> [Assignment] Nothing but the lines from the start of the entries through the line containing "this final step." should appear in the answer, each given exactly.
*** The records ***
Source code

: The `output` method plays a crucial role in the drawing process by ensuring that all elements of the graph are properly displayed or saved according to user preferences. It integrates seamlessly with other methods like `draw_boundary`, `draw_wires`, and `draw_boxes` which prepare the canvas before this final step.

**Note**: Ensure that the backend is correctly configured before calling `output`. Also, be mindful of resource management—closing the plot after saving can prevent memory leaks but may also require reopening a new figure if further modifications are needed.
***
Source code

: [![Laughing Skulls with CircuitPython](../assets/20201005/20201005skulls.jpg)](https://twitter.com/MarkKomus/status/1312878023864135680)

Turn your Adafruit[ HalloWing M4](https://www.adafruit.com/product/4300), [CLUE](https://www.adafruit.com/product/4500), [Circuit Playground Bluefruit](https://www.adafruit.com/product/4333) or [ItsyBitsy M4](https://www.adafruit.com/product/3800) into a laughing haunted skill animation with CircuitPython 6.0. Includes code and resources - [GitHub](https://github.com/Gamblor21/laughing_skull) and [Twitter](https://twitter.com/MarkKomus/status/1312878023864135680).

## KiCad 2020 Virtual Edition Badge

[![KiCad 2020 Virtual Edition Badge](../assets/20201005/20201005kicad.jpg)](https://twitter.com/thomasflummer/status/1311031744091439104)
*** End of The records ***
> [Answer box]
Source code

: The `output` method plays a crucial role in the drawing process by ensuring that all elements of the graph are properly displayed or saved according to user preferences. It integrates seamlessly with other methods like `draw_boundary`, `draw_wires`, and `draw_boxes` which prepare the canvas before this final step.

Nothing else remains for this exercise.